The ultimate concern is electronic corporate information. But protecting
electronic information also requires addressing the means by which such information is created, stored, and communicated. Thus, statutes and regulations governing information security typically focus on the protection of both information systems17 – i.e., computer systems, networks, and software – as well as the data, messages, and information that is typically recorded on, processed by, communicated via, stored in, shared by, transmitted, or received from such information systems.
When addressing corporate information, it is also important to remember that all types of information need be considered, including financial information, personal information, tax-related records, employee information, transaction information, and trade secret and other confidential information. Moreover, the information can be in any form, including databases, e-mails, text documents, spreadsheets, voicemail messages, pictures, video, sound recordings, etc.
The objectives of information security are often stated in a variety of ways. In some cases, statutes and regulations define the primary objectives of information security in terms of positive results to be achieved, such as ensuring the availability of systems and information, controlling access to systems and information, and ensuring the
16 “As a result of increasing interconnectivity, information systems and networks are now exposed to a growing number and a wider variety of threats and vulnerabilities. This raises new issues for security.” OECD Guidelines for the Security of Information Systems and Networks, July 25, 2002, at p. 7, available at www.oecd.org/dataoecd/16/22/15582260.pdf.

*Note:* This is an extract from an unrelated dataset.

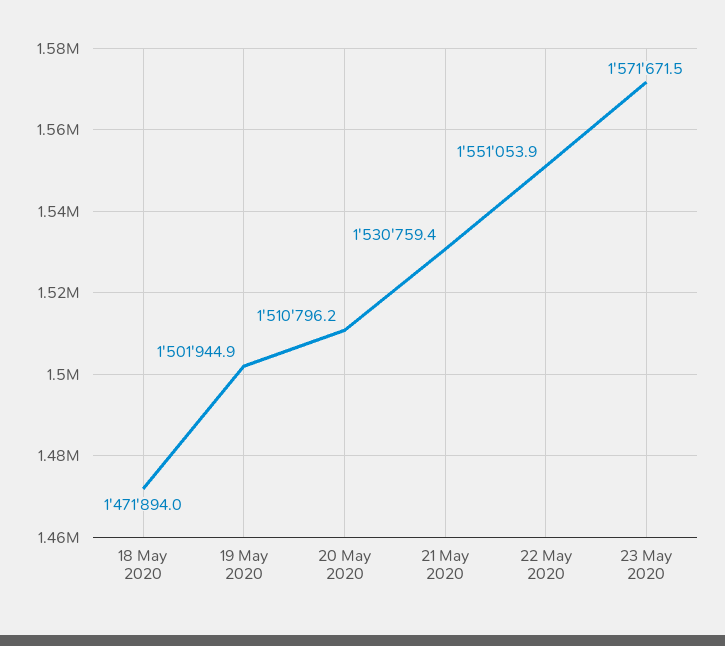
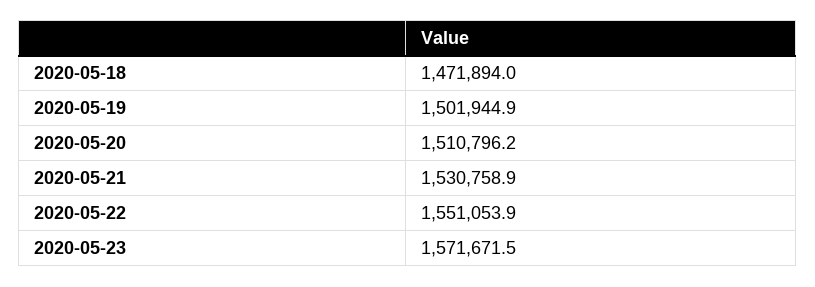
21 May 2020: 1530759.4 -> 1530758.9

17 The Homeland Security Act of 2002 defines the term “information system” to mean “any equipment or interconnected system or subsystems of equipment that is used in the automatic acquisition, storage, manipulation, management, movement, control, display, switching, interchange, transmission, or reception of data or information, and includes – (A) computers and computer networks; (B) ancillary equipment; (C) software, firmware, and related procedures; (D) services, including support services; and (E) related resources.” Homeland Security Act of 2002, Pub. L. 107-296, at Section 1001(b), amending 44 U.S.C. § 3532(b)(4).